The group were also directly responsible for his break into TV – Katlego learned about his first studio audition, for the DEKAT magazine show, at a Flip A Coin concert.
“I thought: ’TV is great, I like cameras, why not?’ and I did the audition and it just worked. I don’t know why but it seemed to work,” he says humbly.
Soon he was juggling his third-year studies with TV shoots, group rehearsals, weekend gigs, studying, and writing exams. Of course he passed, got his degree, and settled his mom’s heart – giving him a chance to pursue the TV career that he clearly loves, despite the hours.
“I love my job, I love doing it. I have no problem waking up so early in the morning, I actually love it. I feel like I have more energy and more time to do more things because I sleep five hours less than anybody else.”
He also loves the personal connection he makes with viewers, but hasn’t let the recognition get to his head.
“I know that this is blessing. Thousands of people would kill for this job; it’s a privilege to be able to have it, it’s not a right. And that kind of forces you to keep your feet nailed to the ground. The moment you lose sight of that and it becomes something of a divine right that ‘I have this because I’m this awesome person’, that’s when you start losing that magic that people have come to like about you,” he reasons.
“You’ve got to see it as a privilege. Every morning when I wake up I literally say the words: ‘Thank you for this opportunity I have to make a difference to peoples’ lives’ because you get people saying: ‘I was never a morning person, but now that I watch you I get so much energy’ or ‘you inspire young people’ and those kinds of reactions are worth more than gold.
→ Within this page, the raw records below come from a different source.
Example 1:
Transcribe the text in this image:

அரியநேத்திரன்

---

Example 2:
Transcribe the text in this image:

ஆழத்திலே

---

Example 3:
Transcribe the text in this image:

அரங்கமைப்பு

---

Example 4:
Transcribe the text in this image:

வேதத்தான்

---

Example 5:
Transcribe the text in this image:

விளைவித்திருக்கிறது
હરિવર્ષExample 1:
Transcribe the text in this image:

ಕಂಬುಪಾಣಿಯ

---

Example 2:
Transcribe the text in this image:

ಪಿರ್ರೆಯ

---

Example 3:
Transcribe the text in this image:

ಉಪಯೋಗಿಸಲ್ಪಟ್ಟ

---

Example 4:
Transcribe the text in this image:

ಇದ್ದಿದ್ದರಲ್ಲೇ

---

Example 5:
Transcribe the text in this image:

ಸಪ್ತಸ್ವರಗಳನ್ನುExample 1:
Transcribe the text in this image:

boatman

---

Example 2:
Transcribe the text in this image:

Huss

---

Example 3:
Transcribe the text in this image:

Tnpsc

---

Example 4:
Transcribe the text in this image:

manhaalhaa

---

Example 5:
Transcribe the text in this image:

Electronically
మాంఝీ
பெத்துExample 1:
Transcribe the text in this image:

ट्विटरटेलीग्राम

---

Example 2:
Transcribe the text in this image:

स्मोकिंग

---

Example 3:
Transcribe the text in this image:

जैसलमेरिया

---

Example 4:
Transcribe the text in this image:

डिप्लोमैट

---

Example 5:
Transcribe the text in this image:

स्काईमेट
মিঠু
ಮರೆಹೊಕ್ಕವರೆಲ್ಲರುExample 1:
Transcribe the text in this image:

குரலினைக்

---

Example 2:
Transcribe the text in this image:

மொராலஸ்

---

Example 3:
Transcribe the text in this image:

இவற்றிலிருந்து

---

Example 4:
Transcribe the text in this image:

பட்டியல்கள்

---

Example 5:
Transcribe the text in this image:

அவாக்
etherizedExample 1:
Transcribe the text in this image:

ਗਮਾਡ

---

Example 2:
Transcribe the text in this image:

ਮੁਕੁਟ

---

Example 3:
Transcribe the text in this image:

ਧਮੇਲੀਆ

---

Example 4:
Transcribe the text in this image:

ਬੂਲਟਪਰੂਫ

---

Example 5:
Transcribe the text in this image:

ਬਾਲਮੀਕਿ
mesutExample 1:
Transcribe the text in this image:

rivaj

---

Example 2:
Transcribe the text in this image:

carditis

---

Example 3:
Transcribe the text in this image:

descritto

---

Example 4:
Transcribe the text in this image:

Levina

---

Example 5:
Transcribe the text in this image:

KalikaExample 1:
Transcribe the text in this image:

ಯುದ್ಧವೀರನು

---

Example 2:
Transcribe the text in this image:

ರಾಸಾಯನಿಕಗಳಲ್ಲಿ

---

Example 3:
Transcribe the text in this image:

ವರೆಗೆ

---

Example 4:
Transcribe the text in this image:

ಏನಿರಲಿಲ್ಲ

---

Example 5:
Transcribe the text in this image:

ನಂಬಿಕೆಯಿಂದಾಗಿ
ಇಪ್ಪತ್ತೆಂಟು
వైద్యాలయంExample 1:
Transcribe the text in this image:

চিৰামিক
“And because of that, when you realise what influence you have and what a privilege it is to have that kind of influence, you just have to back down and be on your knees and say thank you.”
A self-proclaimed workaholic, Katlego does take time out, tackling ‘FIFA’ on Xbox, playing the guitar and writing songs, spending time with his friends and girlfriend, or simply relaxing.
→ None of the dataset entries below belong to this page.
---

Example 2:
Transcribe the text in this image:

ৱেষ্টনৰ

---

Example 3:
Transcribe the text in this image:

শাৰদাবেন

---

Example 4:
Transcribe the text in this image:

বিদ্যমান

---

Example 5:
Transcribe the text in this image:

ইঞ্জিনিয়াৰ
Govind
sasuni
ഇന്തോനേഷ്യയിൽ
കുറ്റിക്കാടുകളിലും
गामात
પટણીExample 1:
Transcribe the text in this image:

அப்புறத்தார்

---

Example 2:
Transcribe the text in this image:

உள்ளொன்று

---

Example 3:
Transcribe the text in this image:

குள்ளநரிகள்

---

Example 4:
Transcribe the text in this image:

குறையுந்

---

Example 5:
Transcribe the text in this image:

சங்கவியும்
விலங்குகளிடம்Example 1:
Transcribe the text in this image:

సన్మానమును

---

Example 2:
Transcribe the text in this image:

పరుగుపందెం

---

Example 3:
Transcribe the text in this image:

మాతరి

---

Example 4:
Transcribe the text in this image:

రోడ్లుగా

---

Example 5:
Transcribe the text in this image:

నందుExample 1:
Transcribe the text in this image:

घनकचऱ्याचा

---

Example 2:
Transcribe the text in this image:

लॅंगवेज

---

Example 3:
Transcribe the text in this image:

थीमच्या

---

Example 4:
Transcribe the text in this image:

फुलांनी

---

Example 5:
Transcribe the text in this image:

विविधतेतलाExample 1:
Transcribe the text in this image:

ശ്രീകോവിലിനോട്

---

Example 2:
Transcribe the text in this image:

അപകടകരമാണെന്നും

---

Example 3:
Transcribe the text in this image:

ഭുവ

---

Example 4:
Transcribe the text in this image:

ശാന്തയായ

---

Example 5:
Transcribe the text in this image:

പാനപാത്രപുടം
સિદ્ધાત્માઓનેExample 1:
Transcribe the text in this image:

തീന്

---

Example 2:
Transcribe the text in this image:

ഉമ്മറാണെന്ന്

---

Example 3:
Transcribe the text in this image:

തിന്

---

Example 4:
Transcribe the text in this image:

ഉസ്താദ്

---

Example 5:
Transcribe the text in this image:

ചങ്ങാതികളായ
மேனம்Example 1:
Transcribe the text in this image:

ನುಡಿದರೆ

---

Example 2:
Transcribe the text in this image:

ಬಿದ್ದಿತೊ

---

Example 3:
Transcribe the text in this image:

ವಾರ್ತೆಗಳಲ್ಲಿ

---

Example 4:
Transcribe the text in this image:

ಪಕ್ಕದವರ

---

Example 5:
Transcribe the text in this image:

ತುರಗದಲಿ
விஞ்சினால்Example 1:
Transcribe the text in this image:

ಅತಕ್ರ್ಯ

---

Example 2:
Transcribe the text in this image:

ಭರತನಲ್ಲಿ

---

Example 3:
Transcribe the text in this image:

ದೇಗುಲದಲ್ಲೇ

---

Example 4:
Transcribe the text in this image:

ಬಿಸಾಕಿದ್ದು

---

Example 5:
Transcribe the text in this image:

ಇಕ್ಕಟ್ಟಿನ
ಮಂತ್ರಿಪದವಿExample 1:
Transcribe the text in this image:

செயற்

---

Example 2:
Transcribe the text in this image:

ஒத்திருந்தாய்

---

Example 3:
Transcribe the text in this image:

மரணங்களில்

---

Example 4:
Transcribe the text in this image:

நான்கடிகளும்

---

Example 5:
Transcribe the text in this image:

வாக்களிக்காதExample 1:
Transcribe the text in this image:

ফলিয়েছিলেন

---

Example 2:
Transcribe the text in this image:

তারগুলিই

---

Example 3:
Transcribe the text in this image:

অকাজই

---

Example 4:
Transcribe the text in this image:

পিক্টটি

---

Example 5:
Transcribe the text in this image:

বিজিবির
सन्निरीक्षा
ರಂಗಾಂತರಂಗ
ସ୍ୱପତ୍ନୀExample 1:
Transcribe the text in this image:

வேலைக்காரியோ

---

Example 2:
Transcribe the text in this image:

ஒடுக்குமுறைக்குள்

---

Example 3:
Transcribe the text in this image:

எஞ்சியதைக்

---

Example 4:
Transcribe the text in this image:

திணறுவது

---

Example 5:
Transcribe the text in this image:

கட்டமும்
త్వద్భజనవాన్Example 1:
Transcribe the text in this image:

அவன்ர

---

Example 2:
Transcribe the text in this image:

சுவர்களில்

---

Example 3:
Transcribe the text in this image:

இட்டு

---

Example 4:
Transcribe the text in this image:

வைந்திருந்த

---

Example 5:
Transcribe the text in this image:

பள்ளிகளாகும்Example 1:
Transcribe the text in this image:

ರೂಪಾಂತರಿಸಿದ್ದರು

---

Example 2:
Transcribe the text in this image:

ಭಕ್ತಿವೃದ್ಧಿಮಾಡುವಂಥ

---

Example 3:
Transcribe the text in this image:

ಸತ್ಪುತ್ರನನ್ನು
“Sometimes it’s just sitting on a little bench, just watching the sun set, and just taking in what’s happened throughout the day. Reliving cool moments and realising just how blessed I am to be in this position is a good way to have fun because it always leaves me with a smile on my face.”
But never too far away is that drive to achieve more.
“I don’t really think I’ve achieved much at all,” he says, despite that lengthy CV. “People out there may think differently but I think it’s because I still have so much I want to achieve. And I see what I have done just as the beginning of it,” he explains.
“I think ultimately I would like to follow in the footsteps of people like Nelson Mandela – not in a political sense, but I want to make a difference in this country and I want to show people what a great nation we can be if we just foster those characteristics and those ideals of people like him,” he adds.
“I have got big business ambitions and career ambitions in music but the deeper thing in me is it’s really about making a difference in people’s lives. I have to. I need to. I must. Otherwise what I’ve been doing would have all been in vain if, at the end of the day, I haven’t made a difference in someone’s life.”